Thursday, May 20st 2021 – 20:00 – 22:00 CEST

Panelists

Anna Deparnay-Grunenberg, Member of the European Parliament (MEP), Alliance 90/The Greens

Christof Timpe, Institute for Applied Ecology, Head of Energy & Climate Division

Helen Cole, Barcelona Lab for Urban Environmental Justice and Sustainability, Institut de Ciència i Tecnologia Ambientals (ICTA), Universitat Autònoma de Barcelona

Tobias Holle, Fridays for Future climate activist

Moderation: Hartmut Fünfgeld, University of Freiburg

The recorded video of the panel discussion is accessible here.


In the face of the global multi-dimensional sustainability crises, questions of environmental justice are highly relevant. There is increasing acknowledgement of the complexity of environmental justice in the Anthropocene, spanning different spatial scales and pertaining to justice-related questions about the present as well as the near and far future. This includes, but is not limited to, processes of the degradation of our global commons and their local effects; dispersed, yet structurally comparable struggles for survival of indigenous groups; and injustices as a result of local-to-global-scale policies and regulations designed as a response to environmental crises.

Recently, environmental justice issues have intensified in the context of the Corona pandemic. The pandemic has exposed existing vulnerabilities and inequalities and created new forms of injustice, potentially engendering more awareness and allies for environmental justice. At the same time the pandemic seems to supersede and (partially) roll back societal discourse about climate change and other crises, with potential dire consequences for ongoing commitment for addressing these.

Consequently, there is even more a need for (new) alliances, connected and inclusive approaches, and innovative methods that contribute towards greater concern for justice issues in the context of global environmental crises and their localized effects.

Complexity, uncertainty, and plurality create amalgamations between once distinct domains of knowledge and action, as well as formerly unrelated fields of environmental justice work: activists become researchers with access to critical inside information, policy-makers co-produce knowledge jointly with scientists, and academics have a desire to – or are forced to – leave academia to engage in, as well as study, the politics of environmental degradation in order to contribute to more just futures.

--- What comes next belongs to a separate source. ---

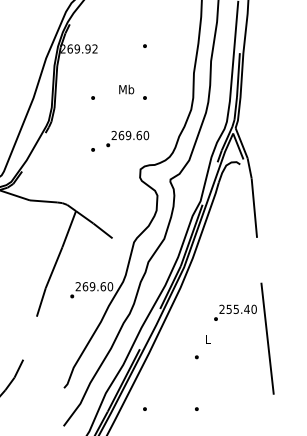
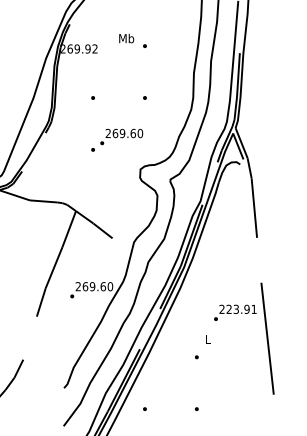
text at (126, 89) position: (126, 89) -> (126, 38)
text at (127, 138) position: (127, 138) -> (121, 136)
text at (241, 309): 255.40 -> 223.91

This panel sets out to explore possibilities and strategies to build broad coalitions for environmental justice bridging disciplinary and scalar divides in an age of globalized crises and pandemics. A panel of discussants from different backgrounds spanning activism, politics, and science, as well as different spatial foci – from local to global – will debate questions including:

  • What kind of alliances do we need to counteract environmental degradation and concomitant
    injustices?
  • How can such alliances be formed?
  • What opportunities and challenges does the Corona pandemic add to the challenges at hand?
  • What potential lies in a closer interaction between research policy, and activism in the work for
    environmental justice?
  • What are examples and success criteria of local coalitions and cooperation?
  • What is the role and potential of trans-local coalitions and cooperation?